Documentation: Missing md5_signature attribute under the API Reference
API Reference / FLAC / mutagen.flac.StreamInfo should include an entry for md5_signature which is the MD5 fingerprint in the FLAC streaminfo.
It might also be helpful to note: that the MD5 value being returned by mutagen is in Base10. The user will need to convert it to the more common Base16 representation [i.e. md5=hex(*.md5_signature).split('x')[-1]], if they want a value to match the output of metaflac --show-md5sum and other tools.
What do you need it for?
There are numerous use cases for wanting to read the MD5 signature stored the FLAC StreamInfo. The value is for the PCM samples prior to encoding.

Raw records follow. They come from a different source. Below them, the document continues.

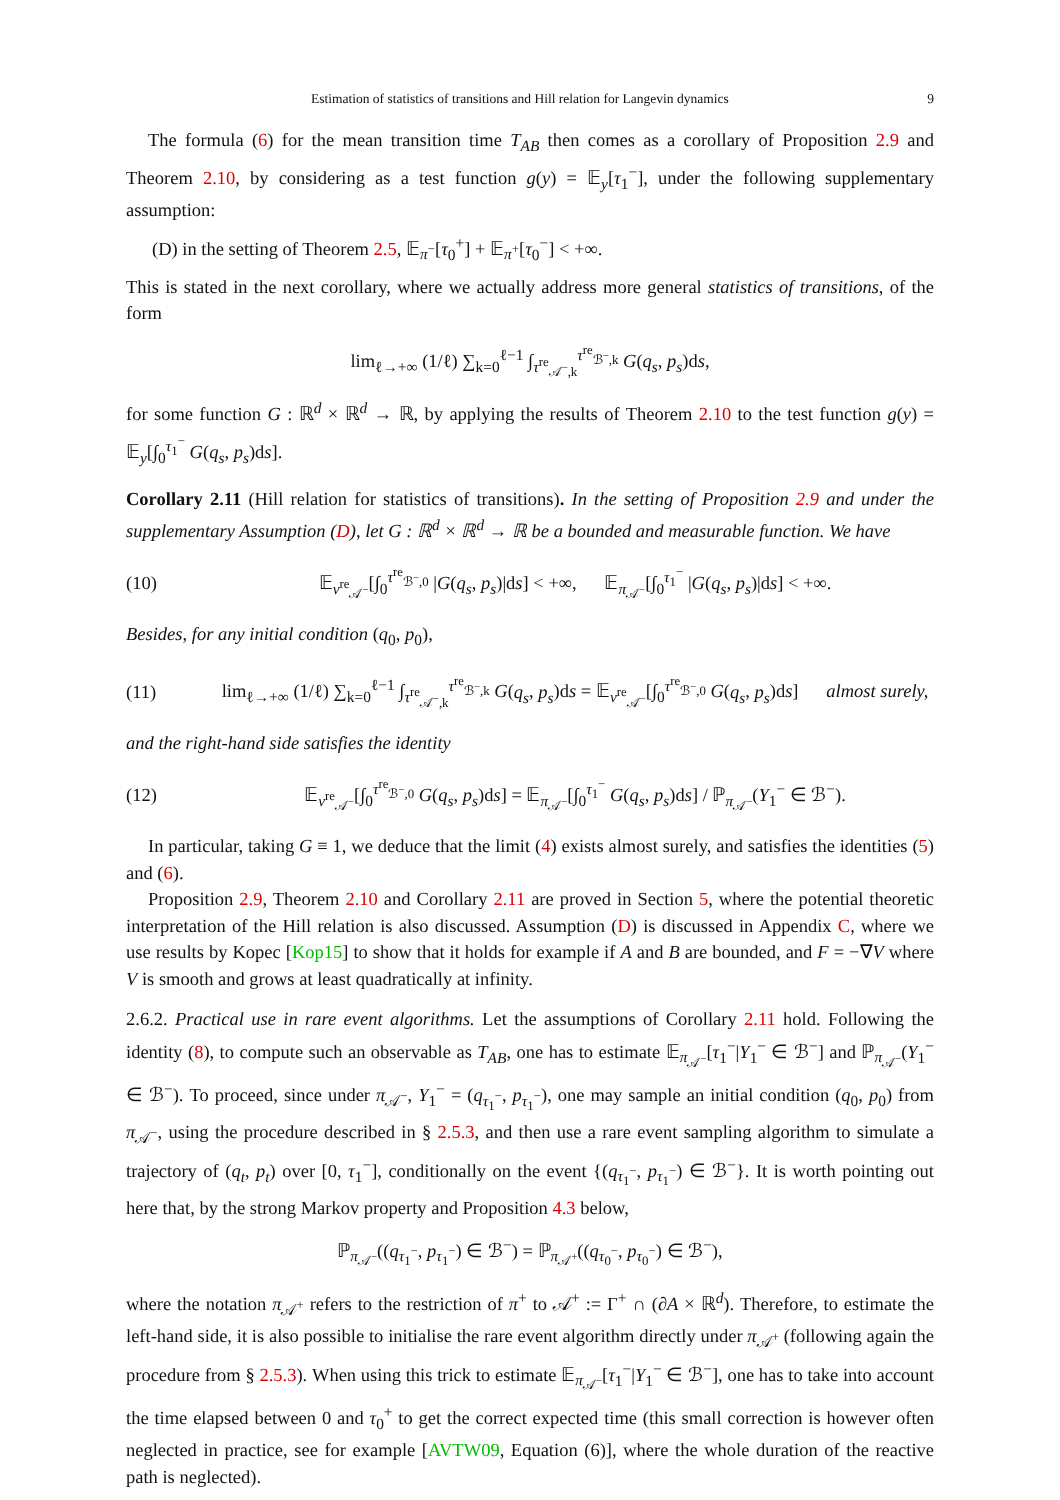Estimation of statistics of transitions and Hill relation for Langevin dynamics 9
The formula (6) for the mean transition time T<sub>AB</sub> then comes as a corollary of Proposition 2.9 and Theorem 2.10, by considering as a test function g(y) = 𝔼<sub>y</sub>[τ<sub>1</sub><sup>−</sup>], under the following supplementary assumption:
(D) in the setting of Theorem 2.5, 𝔼<sub>π<sup>−</sup></sub>[τ<sub>0</sub><sup>+</sup>] + 𝔼<sub>π<sup>+</sup></sub>[τ<sub>0</sub><sup>−</sup>] < +∞.
This is stated in the next corollary, where we actually address more general statistics of transitions, of the form
lim<sub>ℓ→+∞</sub> (1/ℓ) ∑<sub>k=0</sub><sup>ℓ−1</sup> ∫<sub>τ<sup>re</sup><sub>𝒜<sup>−</sup>,k</sub></sub><sup>τ<sup>re</sup><sub>ℬ<sup>−</sup>,k</sub></sup> G(q<sub>s</sub>, p<sub>s</sub>)ds,
for some function G : ℝ<sup>d</sup> × ℝ<sup>d</sup> → ℝ, by applying the results of Theorem 2.10 to the test function g(y) = 𝔼<sub>y</sub>[∫<sub>0</sub><sup>τ<sub>1</sub><sup>−</sup></sup> G(q<sub>s</sub>, p<sub>s</sub>)ds].
Corollary 2.11 (Hill relation for statistics of transitions). In the setting of Proposition 2.9 and under the supplementary Assumption (D), let G : ℝ<sup>d</sup> × ℝ<sup>d</sup> → ℝ be a bounded and measurable function. We have
(10) 𝔼<sub>ν<sup>re</sup><sub>𝒜<sup>−</sup></sub></sub>[∫<sub>0</sub><sup>τ<sup>re</sup><sub>ℬ<sup>−</sup>,0</sub></sup> |G(q<sub>s</sub>, p<sub>s</sub>)|ds] < +∞, 𝔼<sub>π<sub>𝒜<sup>−</sup></sub></sub>[∫<sub>0</sub><sup>τ<sub>1</sub><sup>−</sup></sup> |G(q<sub>s</sub>, p<sub>s</sub>)|ds] < +∞.
Besides, for any initial condition (q<sub>0</sub>, p<sub>0</sub>),
(11) lim<sub>ℓ→+∞</sub> (1/ℓ) ∑<sub>k=0</sub><sup>ℓ−1</sup> ∫<sub>τ<sup>re</sup><sub>𝒜<sup>−</sup>,k</sub></sub><sup>τ<sup>re</sup><sub>ℬ<sup>−</sup>,k</sub></sup> G(q<sub>s</sub>, p<sub>s</sub>)ds = 𝔼<sub>ν<sup>re</sup><sub>𝒜<sup>−</sup></sub></sub>[∫<sub>0</sub><sup>τ<sup>re</sup><sub>ℬ<sup>−</sup>,0</sub></sup> G(q<sub>s</sub>, p<sub>s</sub>)ds] almost surely,
and the right-hand side satisfies the identity
(12) 𝔼<sub>ν<sup>re</sup><sub>𝒜<sup>−</sup></sub></sub>[∫<sub>0</sub><sup>τ<sup>re</sup><sub>ℬ<sup>−</sup>,0</sub></sup> G(q<sub>s</sub>, p<sub>s</sub>)ds] = 𝔼<sub>π<sub>𝒜<sup>−</sup></sub></sub>[∫<sub>0</sub><sup>τ<sub>1</sub><sup>−</sup></sup> G(q<sub>s</sub>, p<sub>s</sub>)ds] / ℙ<sub>π<sub>𝒜<sup>−</sup></sub></sub>(Y<sub>1</sub><sup>−</sup> ∈ ℬ<sup>−</sup>).
In particular, taking G ≡ 1, we deduce that the limit (4) exists almost surely, and satisfies the identities (5) and (6).
Proposition 2.9, Theorem 2.10 and Corollary 2.11 are proved in Section 5, where the potential theoretic interpretation of the Hill relation is also discussed. Assumption (D) is discussed in Appendix C, where we use results by Kopec [Kop15] to show that it holds for example if A and B are bounded, and F = −∇V where V is smooth and grows at least quadratically at infinity.
2.6.2. Practical use in rare event algorithms. Let the assumptions of Corollary 2.11 hold. Following the identity (8), to compute such an observable as T<sub>AB</sub>, one has to estimate 𝔼<sub>π<sub>𝒜<sup>−</sup></sub></sub>[τ<sub>1</sub><sup>−</sup>|Y<sub>1</sub><sup>−</sup> ∈ ℬ<sup>−</sup>] and ℙ<sub>π<sub>𝒜<sup>−</sup></sub></sub>(Y<sub>1</sub><sup>−</sup> ∈ ℬ<sup>−</sup>). To proceed, since under π<sub>𝒜<sup>−</sup></sub>, Y<sub>1</sub><sup>−</sup> = (q<sub>τ<sub>1</sub><sup>−</sup></sub>, p<sub>τ<sub>1</sub><sup>−</sup></sub>), one may sample an initial condition (q<sub>0</sub>, p<sub>0</sub>) from π<sub>𝒜<sup>−</sup></sub>, using the procedure described in § 2.5.3, and then use a rare event sampling algorithm to simulate a trajectory of (q<sub>t</sub>, p<sub>t</sub>) over [0, τ<sub>1</sub><sup>−</sup>], conditionally on the event {(q<sub>τ<sub>1</sub><sup>−</sup></sub>, p<sub>τ<sub>1</sub><sup>−</sup></sub>) ∈ ℬ<sup>−</sup>}. It is worth pointing out here that, by the strong Markov property and Proposition 4.3 below,
ℙ<sub>π<sub>𝒜<sup>−</sup></sub></sub>((q<sub>τ<sub>1</sub><sup>−</sup></sub>, p<sub>τ<sub>1</sub><sup>−</sup></sub>) ∈ ℬ<sup>−</sup>) = ℙ<sub>π<sub>𝒜<sup>+</sup></sub></sub>((q<sub>τ<sub>0</sub><sup>−</sup></sub>, p<sub>τ<sub>0</sub><sup>−</sup></sub>) ∈ ℬ<sup>−</sup>),
where the notation π<sub>𝒜<sup>+</sup></sub> refers to the restriction of π<sup>+</sup> to 𝒜<sup>+</sup> := Γ<sup>+</sup> ∩ (∂A × ℝ<sup>d</sup>). Therefore, to estimate the left-hand side, it is also possible to initialise the rare event algorithm directly under π<sub>𝒜<sup>+</sup></sub> (following again the procedure from § 2.5.3). When using this trick to estimate 𝔼<sub>π<sub>𝒜<sup>−</sup></sub></sub>[τ<sub>1</sub><sup>−</sup>|Y<sub>1</sub><sup>−</sup> ∈ ℬ<sup>−</sup>], one has to take into account the time elapsed between 0 and τ<sub>0</sub><sup>+</sup> to get the correct expected time (this small correction is however often neglected in practice, see for example [AVTW09, Equation (6)], where the whole duration of the reactive path is neglected).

For clarity: I'm not asking for a md5_signature attribute to be added to mutagen. It is already part of the mutagen FLAC reader and has been since at least 2005. I'm pointing out: the current documentation has omitted it.
Yeah, asking since I left it undocumented on purpose because I considered it "internal" when I added the API docs. It's not going away though.
If it gets officially exposed in some ways IMHO it should be done with Base16 representation
Ah. The documentation omission created a bit of work for me earlier. I initially thought: mutagen didn't/couldn't read it and set about writing my own solution. A lucky Google search, then lead me to the undocumented attribute.
I am using mutagen in a personal project: where a database is populated with tag/meta data. Since all my files are encoded with the stock FLAC encoder and well-formed: I'm using the MD5 signature to quickly assist in detecting duplicates. [I use FFmpeg to generate SHA160 hashes of the actual PCM data; not yet trusting the stored MD5 in destructive functions.]
I agree Base16 representation is much more useful [I've added my own logic to convert the value]. But perhaps, given the 15 year precedent: instead of changing the md5_signature attribute, it would cause less pain if a new attribute named md5_fingerprint was added. That could return Base16 and bring the naming convention in line with what Xiph uses.
What do you need it for?
It's extremely useful for being able to maintain a database of md5 signatures which can be used to check file integrity and to detect duplicate files and albums independent of metadata. Please re-include it in the documentation.